- **Texte à lire**
**********
Quelques années plus tard, Valentina Terechkova est nommée formatrice des nouveaux cosmonautes à la Cité des Étoiles, une ville gardée secrète à quarante kilomètres de Moscou. Elle occupe ce poste pendant 28 ans, et prend sa retraite le 28 avril 1997. En plus de ce travail, elle multiplie les travaux scientifiques — elle en compte une cinquantaine à son actif.
Des années de militantisme
Valentina Terechkova est également connue pour ses engagements politiques. En 1962, elle devient membre du Parti communiste. Élue à plusieurs reprises députée au Soviet Suprême d’URSS, elle a par ailleurs eu un rôle important pour faire évoluer les droits des femmes dans son pays. En 1968, elle est nommée à la tête du Comité des Femmes Soviétiques, une position dont Valentina Terechkova use pour obtenir un congé maternité plus long : cette année-là, elle obtient que celui-ci soit prolongé d’un an (il était auparavant de 112 jours).
En 1981, elle fait adopter une mesure renforçant l’aide financière destinée aux familles, et le congé maternité est définitivement payé aux mères jusqu’au un an de leur enfant.
À l’époque, Valentina Terechkova est la seule femme à avoir effectué un voyage dans l’espace, qui plus est en étant la seule personne aux commandes de son vaisseau. Dix-neuf années s’écoulent avant qu’une autre femme ne lui emboîte le pas en la personne de Svetlana Savitskaïa, également soviétique, et vingt ans avant que l’Américaine Sally Ride ne s’envole à son tour.
L’URSS a devancé les États-Unis
Il est d’ailleurs intéressant de constater que l’URSS semble avoir été, d’une certaine manière, à l’avant-garde des États-Unis, en étant le premier des deux géants de l’époque à envoyer une femme cosmonaute dans l’espace. Pourtant, dans les années 1950, la Nasa considérait les femmes comme des candidates intéressantes pour l’exploration spatiale. Randolph Lovelace, alors chargé de la sélection des candidates au programme d’entraînement des astronautes de la Nasa, avait soumis des femmes aux mêmes tests que les hommes dans sa clinique au Nouveau-Mexique.
Étant généralement plus petites et plus minces que les hommes, les femmes requièrent en effet moins d’oxygène. Mais si le raisonnement de Randolph Lovelace peut sembler progressiste pour son époque, il faut rappeler que le physicien songeait avant tout à un futur où plusieurs stations spatiales graviteraient autour de la Terre, avec des êtres humains à leur bord. Et pour faire travailler ces gens en orbite, le physicien pensait que la présence de femmes était nécessaire… pour accomplir des missions de secrétariat ou d’assistance.
La Nasa misait sur les femmes… avec des motivations stéréotypées
Finalement, la volonté d’envoyer des femmes dans l’espace restait motivée par une vision stéréotypée des rôles sociaux. Il ne s’agissait pas de considérer les femmes comme des scientifiques à part entière, autant capables que les hommes de mener à bien une mission dans l’espace.
Certaines critiques émises contre le vol des femmes concernaient notamment la gestion de leurs menstruations une fois dans l’espace. En 1964, Randolph Lovelace s’inquiétait ainsi que les règles des cosmonautes n’altèrent leurs performances au cours des vols spatiaux — ce qui est bien entendu faux. En tout cas, cela n’a pas empêché 59 femmes à voyager dans l’espace, jusqu’ici.
**********
- **Données présentées**
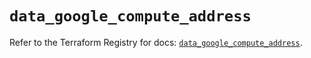 # `data_google_compute_address`

Refer to the Terraform Registry for docs: [`data_google_compute_address`](https://registry.terraform.io/providers/hashicorp/google/6.27.0/docs/data-sources/compute_address).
**********
- **Exercices proposés**
• 1. Modifiez le texte sur Valentina Terechkova de « En 1981, elle » jusqu'à « de leur enfant. » en remplaçant « aide financière » par « aide matérielle ».
• 2. Traduisez en anglais cette phrase du texte sur Valentina Terechkova : « Elle occupe ce poste pendant 28 ans, et prend sa retraite le 28 avril 1997. »

- **Corrigé des exercices**
• 1.
En 1981, elle fait adopter une mesure renforçant l’aide matérielle destinée aux familles, et le congé maternité est définitivement payé aux mères jusqu’au un an de leur enfant.

• 2. She held this position for 28 years and retired on April 28, 1997.